I stand there wishing desperately that I knew Luka’s number. That we could get Bender’s phone and send him a ‘here’s my location’ text. But then I remember the restaurant. He owns it, right? Mary could look up that number and leave a short message there.
“Luka totally looks like his father,” I say.
“Are you kidding?” Bender scrolls furiously.
Mary leans against the bars nearby, playing it cool. We’ve always been really intuitive with each other, and she’s decided to follow my lead.
“Also, what father banishes his kid to some jungle correctional school?” Bender continues. “The father of a bastard, that’s who.”
“Yeah, yeah, yeah,” I say.
“Here.” He holds up his phone with an image of Bender and Alteo. I recognize Alteo from one of the newspaper articles. The phone is too far away to grab, unfortunately.
“I can’t see,” I say.
“Do I look stupid to you?” He waves his phone around. “This what you want?”
Sigh.
“My fake brother has finally met his match,” Bender crows.

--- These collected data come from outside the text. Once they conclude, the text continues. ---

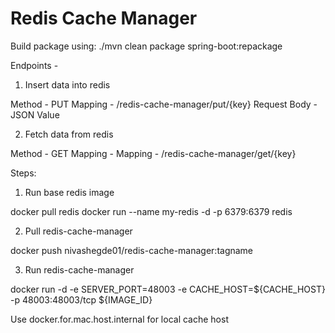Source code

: # Redis Cache Manager

Build package using: ./mvn clean package spring-boot:repackage

Endpoints - 

1. Insert data into redis

Method - PUT
Mapping - /redis-cache-manager/put/{key}
Request Body - JSON Value

2. Fetch data from redis

Method - GET
Mapping - Mapping - /redis-cache-manager/get/{key}

Steps:

1. Run base redis image 

docker pull redis
docker run --name my-redis -d -p 6379:6379 redis

2. Pull redis-cache-manager

docker push nivashegde01/redis-cache-manager:tagname

3. Run redis-cache-manager

docker run -d -e SERVER_PORT=48003 -e CACHE_HOST=${CACHE_HOST} -p 48003:48003/tcp ${IMAGE_ID}

Use docker.for.mac.host.internal for local cache host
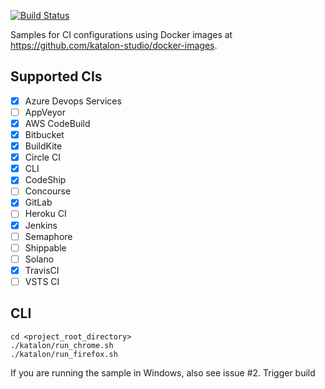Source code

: [![Build Status](https://travis-ci.com/heroloc89/ci-samples.svg?branch=master)](https://travis-ci.com/heroloc89/ci-samples)

Samples for CI configurations using Docker images at https://github.com/katalon-studio/docker-images.

## Supported CIs

- [x] Azure Devops Services
- [ ] AppVeyor
- [x] AWS CodeBuild
- [x] Bitbucket
- [x] BuildKite
- [x] Circle CI
- [x] CLI
- [x] CodeShip
- [ ] Concourse
- [x] GitLab
- [ ] Heroku CI
- [x] Jenkins
- [ ] Semaphore
- [ ] Shippable
- [ ] Solano
- [x] TravisCI
- [ ] VSTS CI

## CLI

    cd <project_root_directory>
    ./katalon/run_chrome.sh
    ./katalon/run_firefox.sh
    
If you are running the sample in Windows, also see issue #2.
Trigger build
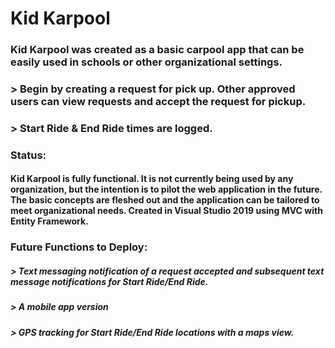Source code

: # Kid Karpool
### Kid Karpool was created as a basic carpool app that can be easily used in schools or other organizational settings. 
### > Begin by creating a request for pick up. Other approved users can view requests and accept the request for pickup.
### > Start Ride & End Ride times are logged.

### Status:
#### Kid Karpool is fully functional. It is not currently being used by any organization, but the intention is to pilot the web application in the future. The basic concepts are fleshed out and the application can be tailored to meet organizational needs. Created in Visual Studio 2019 using MVC with Entity Framework. 
### Future Functions to Deploy:
##### > Text messaging notification of a request accepted and subsequent text message notifications for Start Ride/End Ride.
##### > A mobile app version
##### > GPS tracking for Start Ride/End Ride locations with a maps view.

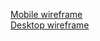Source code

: [Mobile wireframe](https://wireframepro.mockflow.com/view/M98d14e9b1b3912c7c5552ac6a4888c271589807923043#/page/1dec7a28dae34c3381d40ac229aecf88)  
[Desktop wireframe](https://wireframepro.mockflow.com/view/M248d91491745bd5259fdc44a190ecb6e1600350292245#/page/785d5d9cd9c94b28a0459cafc0bda583)  
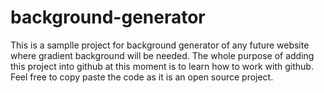 # background-generator
This is a samplle project for background generator of any future website where gradient background will be needed. The whole purpose of adding this project into github at this moment is to learn how to work with github. Feel free to copy paste the code as it is an open source project.
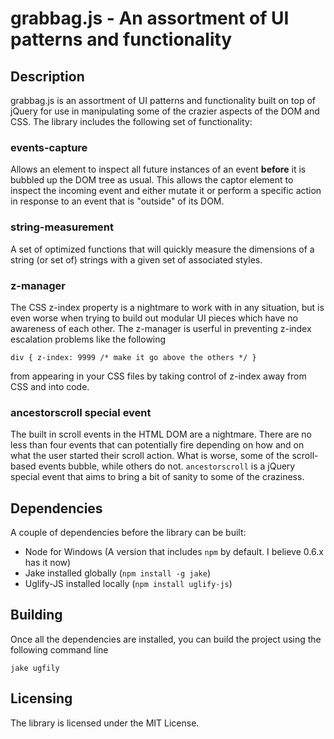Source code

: # grabbag.js - An assortment of UI patterns and functionality

## Description

grabbag.js is an assortment of UI patterns and functionality built on top of
jQuery for use in manipulating some of the crazier aspects of the DOM and 
CSS. The library includes the following set of functionality:

### events-capture

Allows an element to inspect all future instances of an event **before**
it is bubbled up the DOM tree as usual. This allows the captor element
to inspect the incoming event and either mutate it or perform a specific
action in response to an event that is "outside" of its DOM.

### string-measurement

A set of optimized functions that will quickly measure the dimensions of
a string (or set of) strings with a given set of associated styles.

### z-manager

The CSS z-index property is a nightmare to work with in any situation, but
is even worse when trying to build out modular UI pieces which have no
awareness of each other. The z-manager is userful in preventing z-index 
escalation problems like the following

	div { z-index: 9999 /* make it go above the others */ }

from appearing in your CSS files by taking control of z-index away from CSS
and into code.

### ancestorscroll special event

The built in scroll events in the HTML DOM are a nightmare. There are no less
than four events that can potentially fire depending on how and on what the 
user started their scroll action. What is worse, some of the scroll-based
events bubble, while others do not. `ancestorscroll` is a jQuery special
event that aims to bring a bit of sanity to some of the craziness.
  
## Dependencies

A couple of dependencies before the library can be built:

- Node for Windows (A version that includes `npm` by default. I believe 0.6.x has it now)
- Jake installed globally (`npm install -g jake`)
- Uglify-JS installed locally (`npm install uglify-js`)

## Building

Once all the dependencies are installed, you can build the project using the following command line

	jake ugfily

## Licensing

The library is licensed under the MIT License.

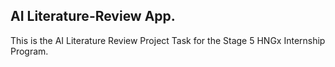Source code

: ## AI Literature-Review App.

This is the AI Literature Review Project Task for the Stage 5 HNGx Internship Program.
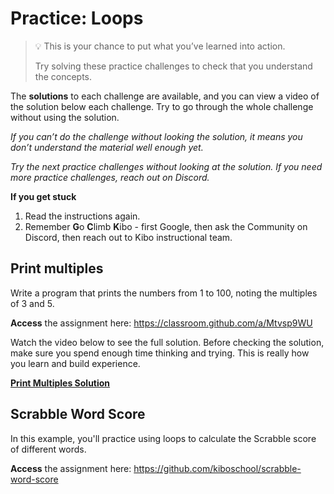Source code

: # Practice: Loops

> 💡 This is your chance to put what you’ve learned into action.
>
> Try solving these practice challenges to check that you understand the concepts.

The **solutions** to each challenge are available, and you can view a video of the solution below each challenge.
Try to go through the whole challenge without using the solution.

_If you can’t do the challenge without looking the solution, it means you don’t understand the material well enough yet._

_Try the next practice challenges without looking at the solution. If you need more practice challenges, reach out on Discord._

<aside>

**If you get stuck**
1. Read the instructions again.
2. Remember **G**o **C**limb **K**ibo - first Google, then ask the Community on Discord, then reach out to Kibo instructional team.

</aside>

## Print multiples

Write a program that prints the numbers from 1 to 100, noting the multiples of 3 and 5.

**Access** the assignment here: https://classroom.github.com/a/Mtvsp9WU

<aside>

Watch the video below to see the full solution. Before checking the solution, make sure you spend enough time thinking and trying. This is really how you learn and build experience.

[**Print Multiples Solution**](https://www.loom.com/embed/ab9c0184aaee4f3a9b05a7e66fef46ff)

</aside>

## Scrabble Word Score

In this example, you'll practice using loops to calculate the Scrabble score of different words.

**Access** the assignment here: https://github.com/kiboschool/scrabble-word-score
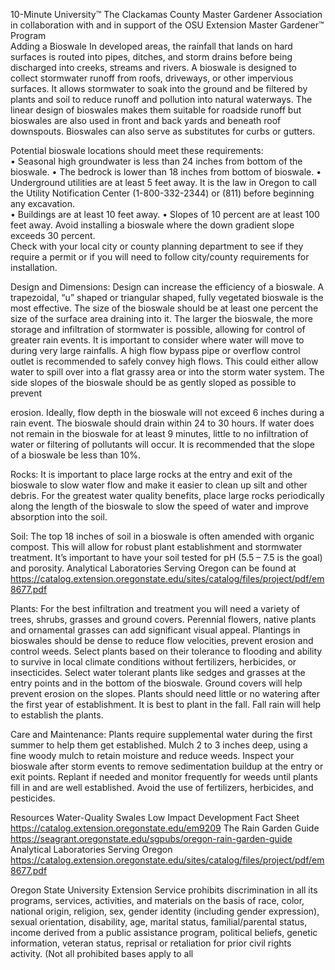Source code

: 

 
 
10-Minute University™ 
The Clackamas County Master Gardener Association in collaboration with and in support of 
the OSU Extension Master Gardener™ Program   
Adding a Bioswale 
In developed areas, the rainfall that lands on hard surfaces is routed into pipes, ditches, and 
storm drains before being discharged into creeks, streams and rivers. A bioswale is designed to 
collect stormwater runoff from roofs, driveways, or other impervious surfaces. It allows 
stormwater to soak into the ground and be filtered by plants and soil to reduce runoff and 
pollution into natural waterways. The linear design of bioswales makes them suitable for 
roadside runoff but bioswales are also used in front and back yards and beneath roof 
downspouts. Bioswales can also serve as substitutes for curbs or gutters.   
 
Potential bioswale locations should meet these requirements:  
• Seasonal high groundwater is less than 24 inches from bottom of the bioswale. 
• The bedrock is lower than 18 inches from bottom of bioswale. 
• Underground utilities are at least 5 feet away. It is the law in Oregon to call the Utility 
Notification Center (1-800-332-2344) or (811) before beginning any excavation.  
• Buildings are at least 10 feet away. 
• Slopes of 10 percent are at least 100 feet away. Avoid installing a bioswale where the down 
gradient slope exceeds 30 percent.  
Check with your local city or county planning department to see if they require a permit or if 
you will need to follow city/county requirements for installation.  
 
 
                                                                
 
Design and Dimensions: Design can increase the efficiency of a bioswale. A trapezoidal, “u” 
shaped or triangular shaped, fully vegetated bioswale is the most effective. The size of the 
bioswale should be at least one percent the size of the surface area draining into it. The larger 
the bioswale, the more storage and infiltration of stormwater is possible, allowing for control of 
greater rain events. It is important to consider where water will move to during very large 
rainfalls. A high flow bypass pipe or overflow control outlet is recommended to safely convey 
high flows. This could either allow water to spill over into a flat grassy area or into the storm 
water system. The side slopes of the bioswale should be as gently sloped as possible to prevent 
 

 
 
erosion. Ideally, flow depth in the bioswale will not exceed 6 inches during a rain event.  The 
bioswale should drain within 24 to 30 hours. If water does not remain in the bioswale for at 
least 9 minutes, little to no infiltration of water or filtering of pollutants will occur.  It is 
recommended that the slope of a bioswale be less than 10%. 
 
Rocks: It is important to place large rocks at the entry and exit of the bioswale to slow water 
flow and make it easier to clean up silt and other debris. For the greatest water quality benefits, 
place large rocks periodically along the length of the bioswale to slow the speed of water and 
improve absorption into the soil.  
 
Soil: The top 18 inches of soil in a bioswale is often amended with organic compost. This will 
allow for robust plant establishment and stormwater treatment. It’s important to have your soil 
tested for pH (5.5 – 7.5 is the goal) and porosity. Analytical Laboratories Serving Oregon can be 
found at https://catalog.extension.oregonstate.edu/sites/catalog/files/project/pdf/em8677.pdf   
 
Plants: For the best infiltration and treatment you will need a variety of trees, shrubs, grasses 
and ground covers. Perennial flowers, native plants and ornamental grasses can add significant 
visual appeal. Plantings in bioswales should be dense to reduce flow velocities, prevent erosion 
and control weeds. Select plants based on their tolerance to flooding and ability to survive in 
local climate conditions without fertilizers, herbicides, or insecticides. Select water tolerant 
plants like sedges and grasses at the entry points and in the bottom of the bioswale. Ground 
covers will help prevent erosion on the slopes. Plants should need little or no watering after the 
first year of establishment. It is best to plant in the fall. Fall rain will help to establish the plants. 
 
Care and Maintenance: Plants require supplemental water during the first summer to help 
them get established.  Mulch 2 to 3 inches deep, using a fine woody mulch to retain moisture 
and reduce weeds. Inspect your bioswale after storm events to remove sedimentation buildup 
at the entry or exit points. Replant if needed and monitor frequently for weeds until plants fill 
in and are well established. Avoid the use of fertilizers, herbicides, and pesticides.   
 
Resources 
Water-Quality Swales Low Impact Development Fact Sheet 
https://catalog.extension.oregonstate.edu/em9209 
The Rain Garden Guide 
https://seagrant.oregonstate.edu/sgpubs/oregon-rain-garden-guide 
Analytical Laboratories Serving Oregon 
https://catalog.extension.oregonstate.edu/sites/catalog/files/project/pdf/em8677.pdf 
 
Oregon State University Extension Service prohibits discrimination in all its programs, services, activities, and 
materials on the basis of race, color, national origin, religion, sex, gender identity (including gender expression), 
sexual orientation, disability, age, marital status, familial/parental status, income derived from a public assistance 
program, political beliefs, genetic information, veteran status, reprisal or retaliation for prior civil rights activity. 
(Not all prohibited bases apply to all 
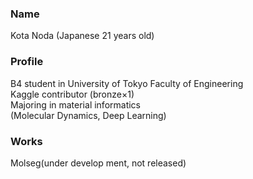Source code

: <!--
**nodmaterial/nodmaterial** is a ✨ _special_ ✨ repository because its `README.md` (this file) appears on your GitHub profile.

Here are some ideas to get you started:
- 🔭 I’m currently working on ...
- 🌱 I’m currently learning ...
- 👯 I’m looking to collaborate on ...
- 🤔 I’m looking for help with ...
- 💬 Ask me about ...
- 📫 How to reach me: ...
- 😄 Pronouns: ...
- ⚡ Fun fact: ...
-->

### Name 
Kota Noda (Japanese 21 years old)

### Profile
B4 student in University of Tokyo Faculty of Engineering  
Kaggle contributor (bronze×1)  
Majoring in material informatics  
(Molecular Dynamics, Deep Learning)  

### Works
Molseg(under develop ment, not released)

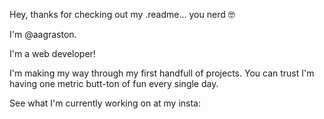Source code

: Hey, thanks for checking out my .readme... you nerd 🤓 

I'm @aagraston.

I'm a web developer!

I'm making my way through my first handfull of projects. You can trust I'm having one metric butt-ton of fun every single day.

See what I'm currently working on at my insta: 

<!---
aagraston/aagraston is a ✨ special ✨ repository because its `README.md` (this file) appears on your GitHub profile.
You can click the Preview link to take a look at your changes.
--->
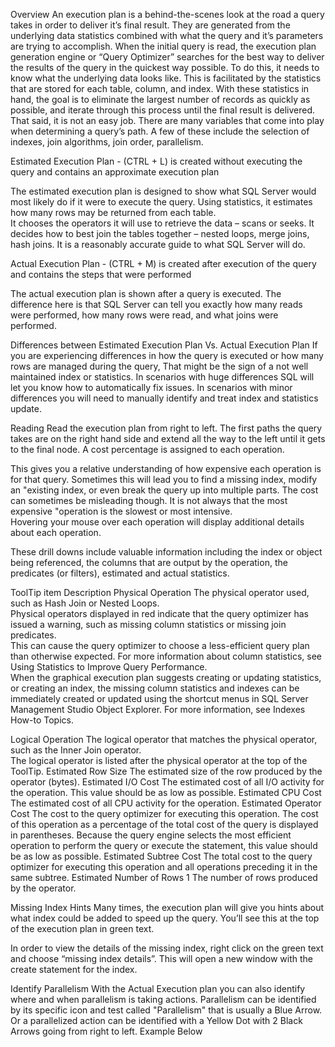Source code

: Overview 
An execution plan is a behind-the-scenes look at the road a query takes in order to deliver it’s final result. They are generated from the underlying data statistics combined with what the query and it’s parameters are trying to accomplish. When the initial query is read, the execution plan generation engine or “Query Optimizer” searches for the best way to deliver the results of the query in the quickest way possible. To do this, it needs to know what the underlying data looks like. This is facilitated by the statistics that are stored for each table, column, and index. With these statistics in hand, the goal is to eliminate the largest number of records as quickly as possible, and iterate through this process until the final result is delivered. That said, it is not an easy job. There are many variables that come into play when determining a query’s path. A few of these include the selection of indexes, join algorithms, join order, parallelism. 
 
Estimated Execution Plan - (CTRL + L) 
is created without executing the query and contains an approximate execution plan 
 
The estimated execution plan is designed to show what SQL Server would most likely do if it were to execute the query. Using statistics, it estimates how many rows may be returned from each table.  
It chooses the operators it will use to retrieve the data – scans or seeks. It decides how to best join the tables together – nested loops, merge joins, hash joins. It is a reasonably accurate guide to what SQL Server will do.  
 
Actual Execution Plan - (CTRL + M) 
is created after execution of the query and contains the steps that were performed 
 
The actual execution plan is shown after a query is executed. The difference here is that SQL Server can tell you exactly how many reads were performed, how many rows were read, and what joins were performed. 
 
Differences between Estimated Execution Plan Vs. Actual Execution Plan 
If you are experiencing differences in how the query is executed or how many rows are managed during the query, 
That might be the sign of a not well maintained index or statistics. 
In scenarios with huge differences SQL will let you know how to automatically fix issues. 
In scenarios with minor differences you will need to manually identify and treat index and statistics update. 
 
Reading 
Read the execution plan from right to left. The first paths the query takes are on the right hand side and extend all the way to the left until it gets to the final node. A cost percentage is assigned to each operation. 
 
This gives you a relative understanding of how expensive each operation is for that query. Sometimes this will lead you to find a missing index, modify an "existing index, or even break the query up into multiple parts. The cost can sometimes be misleading though. It is not always that the most expensive "operation is the slowest or most intensive.  
Hovering your mouse over each operation will display additional details about each operation. 
 
These drill downs include valuable information including the index or object being referenced, the columns that are output by the operation, the predicates (or filters), estimated and actual statistics.  
 
ToolTip item 	Description 
Physical Operation 	The physical operator used, such as Hash Join or Nested Loops.  
Physical operators displayed in red indicate that the query optimizer has issued a warning, such as missing column statistics or missing join predicates.  
This can cause the query optimizer to choose a less-efficient query plan than otherwise expected. For more information about column statistics, see Using Statistics to Improve Query Performance.  
When the graphical execution plan suggests creating or updating statistics, or creating an index, the missing column statistics and indexes can be immediately created or updated using the shortcut menus in SQL Server Management Studio Object Explorer. For more information, see Indexes How-to Topics. 

Logical Operation 	The logical operator that matches the physical operator, such as the Inner Join operator.  
The logical operator is listed after the physical operator at the top of the ToolTip. 
Estimated Row Size 	The estimated size of the row produced by the operator (bytes). 
Estimated I/O Cost 	The estimated cost of all I/O activity for the operation. This value should be as low as possible. 
Estimated CPU Cost 	The estimated cost of all CPU activity for the operation. 
Estimated Operator Cost 	The cost to the query optimizer for executing this operation. The cost of this operation as a percentage of the total cost of the query is displayed in parentheses. Because the query engine selects the most efficient operation to perform the query or execute the statement, this value should be as low as possible. 
Estimated Subtree Cost 	The total cost to the query optimizer for executing this operation and all operations preceding it in the same subtree. 
Estimated Number of Rows 1 	The number of rows produced by the operator. 
 
Missing Index Hints 
Many times, the execution plan will give you hints about what index could be added to speed up the query. You’ll see this at the top of the execution plan in green text. 
 
In order to view the details of the missing index, right click on the green text and choose “missing index details”. This will open a new window with the create statement for the index. 
 
Identify Parallelism 
With the Actual Execution plan you can also identify where and when parallelism is taking actions. 
Parallelism can be identified by its specific icon and test called "Parallelism" that is usually a Blue Arrow. 
Or a parallelized action can be identified with a Yellow Dot with 2 Black Arrows going from right to left. 
Example Below 
 

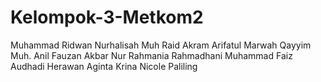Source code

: # Kelompok-3-Metkom2
Muhammad Ridwan 
Nurhalisah
Muh Raid Akram
Arifatul Marwah Qayyim
Muh. Anil Fauzan Akbar 
Nur Rahmania Rahmadhani
Muhammad Faiz Audhadi Herawan
Aginta Krina Nicole Paliling
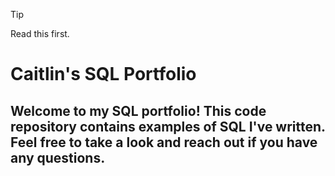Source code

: > [!TIP]
> Read this first.


# Caitlin's SQL Portfolio
## Welcome to my SQL portfolio! This code repository contains examples of SQL I've written. Feel free to take a look and reach out if you have any questions.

“So that’s your triple trap?” I ask. “You kill him when he goes to the lab, or else his men kill him?”
“Keep up, that’s only two parts of it. If my shooters don’t get him and if he somehow survives his own people killing him, I’m guessing he takes his millions and heads overseas. Or will he? That’s where you come in. A few fingers in the mail might encourage him to change his plans. Albanians can’t resist the siren call of a severed finger.”
I feel sick.
“A good cop covers his bases,” he adds.